**ASSIGNED TASK A**
Can you copy out the lines in the records starting at the line containing "This app offers" and ending at the line containing "- Analyzing financial", with both of those lines included?

**TEXT UNDER STUDY**
- - - -

Márai followed the turbulent story of Kassa and stayed in touch (his parents still lived there for some time), sent letters to the Hungarian newspaper published there and reacted to the changes in the city, of which the first of the two articles below is a good example.

The second one is from the volume Gift from Fate, edited in 1991 but published 13 years later. It is a collection of press articles by Márai on the return of the so-called Upper Province (and later also a part of Transylvania) to Hungary in November 1938. Márai arrived in Kassa a few days after the decisions of the first Vienna arbitrage were announced.

His last visit there was in 1941, four weeks after the German army took Paris. He flew to Kassa for one day to say farewell to his native city. This brief stay was described in a beautiful book Kassai őrjárat (Kassa Patrol).

- - - -

**INPUT DATA**

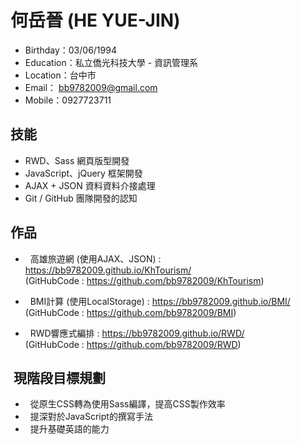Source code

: # 何岳晉 (HE YUE-JIN)

   *    Birthday：03/06/1994
   *    Education：私立僑光科技大學 - 資訊管理系
   *    Location：台中市
   *    Email： bb9782009@gmail.com
   *    Mobile：0927723711


##  技能

*   RWD、Sass 網頁版型開發
*   JavaScript、jQuery 框架開發
*   AJAX + JSON 資料資料介接處理
*   Git / GitHub 團隊開發的認知
   
##  作品

*   高雄旅遊網  (使用AJAX、JSON) : https://bb9782009.github.io/KhTourism/
<br>(GitHubCode : https://github.com/bb9782009/KhTourism)

*   BMI計算 (使用LocalStorage) : https://bb9782009.github.io/BMI/
<br>(GitHubCode : https://github.com/bb9782009/BMI)

*   RWD響應式編排 : https://bb9782009.github.io/RWD/
<br>(GitHubCode : https://github.com/bb9782009/RWD)

##  現階段目標規劃

*   從原生CSS轉為使用Sass編譯，提高CSS製作效率
*   提深對於JavaScript的撰寫手法
*   提升基礎英語的能力
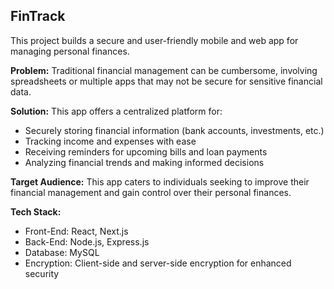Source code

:## FinTrack 

This project builds a secure and user-friendly mobile and web app for managing personal finances.

**Problem:** Traditional financial management can be cumbersome, involving spreadsheets or multiple apps that may not be secure for sensitive financial data.

**Solution:** This app offers a centralized platform for:

- Securely storing financial information (bank accounts, investments, etc.)
- Tracking income and expenses with ease
- Receiving reminders for upcoming bills and loan payments
- Analyzing financial trends and making informed decisions

**Target Audience:** This app caters to individuals seeking to improve their financial management and gain control over their personal finances.

**Tech Stack:**

- Front-End: React, Next.js
- Back-End: Node.js, Express.js
- Database: MySQL
- Encryption: Client-side and server-side encryption for enhanced security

- - - -

**ASSIGNED TASK B**
Which years, written as four-digit numbers, appear in the passage about Márai and Kassa?

**EXERCISE SOLUTION A**
**Solution:** This app offers a centralized platform for:

- Securely storing financial information (bank accounts, investments, etc.)
- Tracking income and expenses with ease
- Receiving reminders for upcoming bills and loan payments
- Analyzing financial trends and making informed decisions

**EXERCISE SOLUTION B**
1991, 1938, 1941